Rösle Metallwarenfabrik GmbH & Co KG
- Company type: GmbH
- Founded: 1888; 138 years ago
- Headquarters: Marktoberdorf, Bavaria, Germany
- Area served: parts of Europe, North America, West Asia, China, Japan, Philippines, New Zealand
- Products: Kitchenware
- Revenue: €25 million (annual)
- Number of employees: 150
- Website: www.roesle.de

= Rösle =

German company

Rösle Open Kitchen

Rösle is a kitchen accessory manufacturer based in the small Bavarian town of Marktoberdorf in Germany. Rösle developed the Open Kitchen concept. Originally started in 1888 by Karl Theodor Rösle as an industrial roofing manufacturer, Rösle expanded into kitchen utensils prior to World War II. The company saw rapid growth throughout the 1950s and onwards and in 1993 the Rösle brand became solely dedicated to kitchen tools.

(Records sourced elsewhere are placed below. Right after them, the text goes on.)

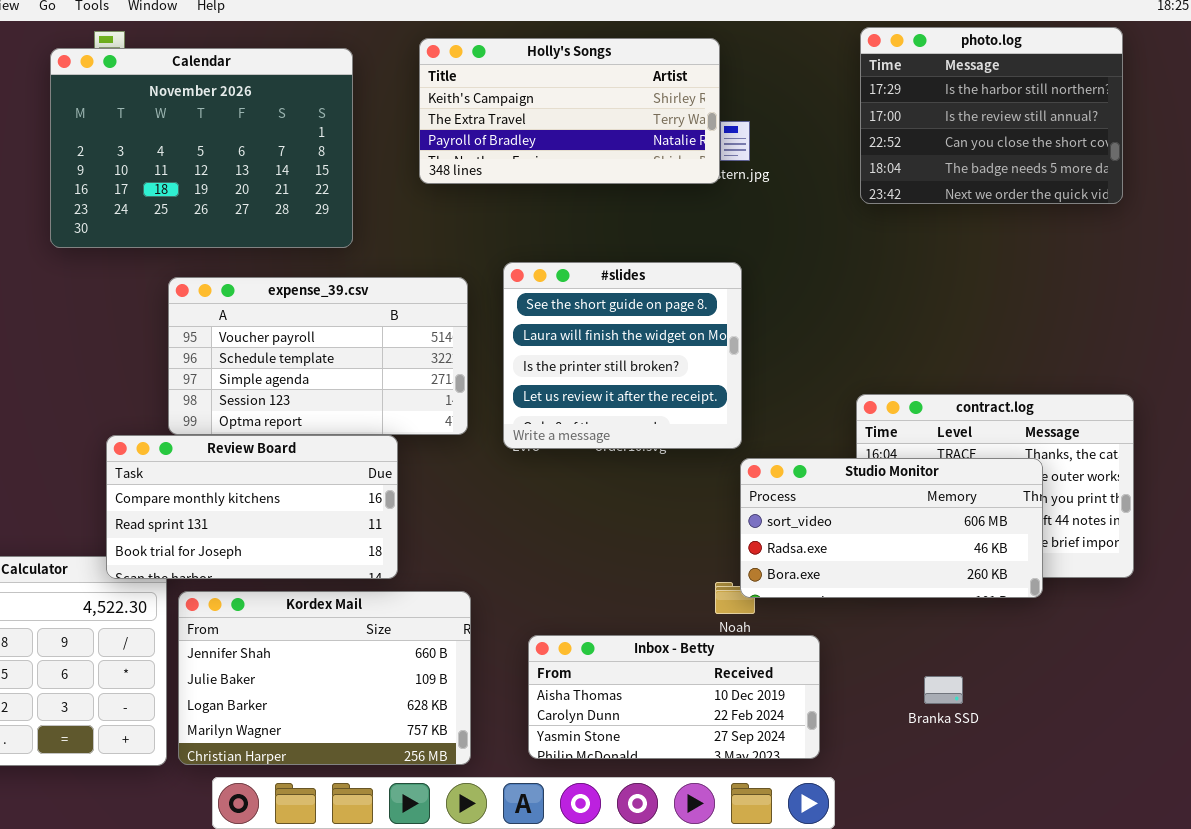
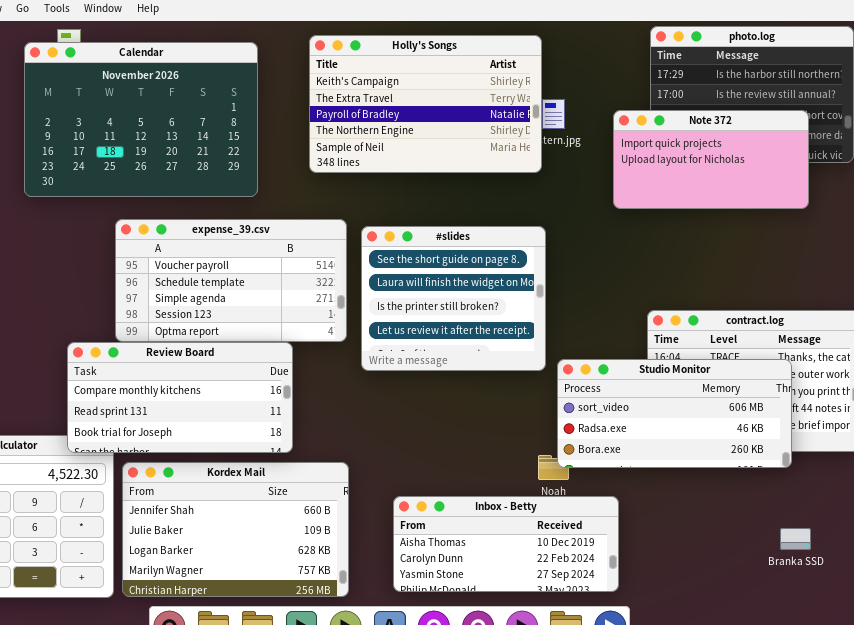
Holly's Songs: [419,38,720,184] -> [309,35,542,173], resized
Note 372: none -> [613,110,809,209], opened
#slides: [503,262,742,449] -> [361,226,546,371], moved
Branka SSD: [924,676,963,704] -> [780,528,811,550], moved

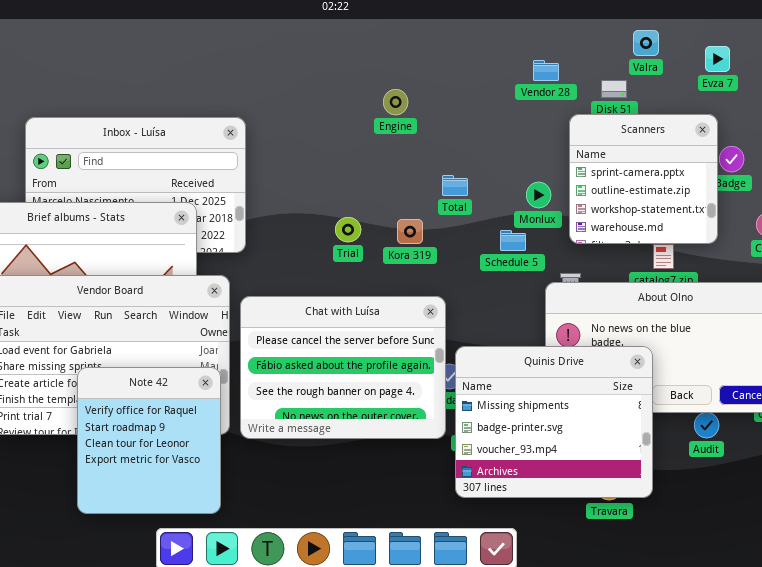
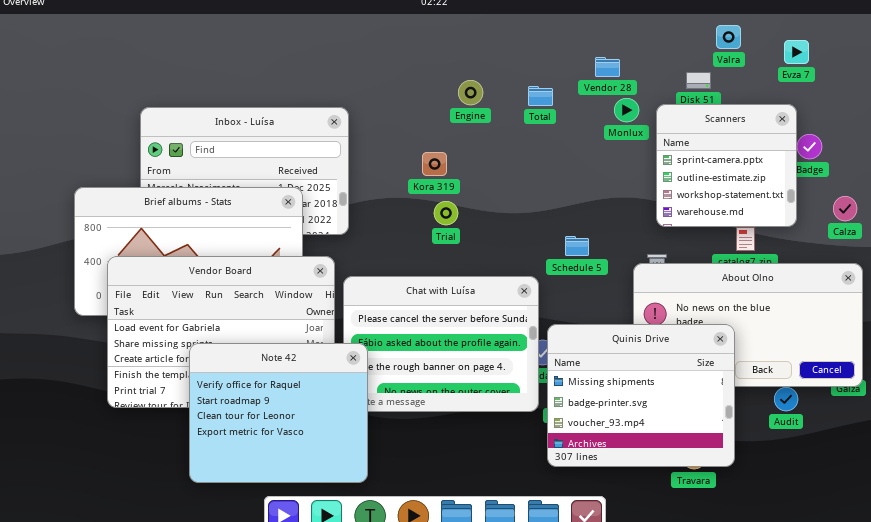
Vendor 28: [533,60,559,81] -> [595,57,620,77], moved
Engine: [383,89,408,115] -> [458,80,483,105], moved
Total: [442,175,468,196] -> [528,86,553,106], moved
Monlux: [526,182,551,208] -> [614,98,639,122], moved
Kora 319: [397,219,423,244] -> [422,152,447,176], moved
Schedule 5: [500,230,526,251] -> [565,236,589,256], moved
Note 42: [77,367,221,514] -> [189,343,368,483], resized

In 2012, RÖSLE started their own BBQ range.

==Production changes==
In 2009 the company closed its factory in Germany and sub-contracted production to various firms in China. While insisting the quality would remain, consumer feedback has been poor, leading to a growing market for used, German-made Rösle products.

As of 2022, the Masterclass sub-brand of knives are made in Solingen, Germany.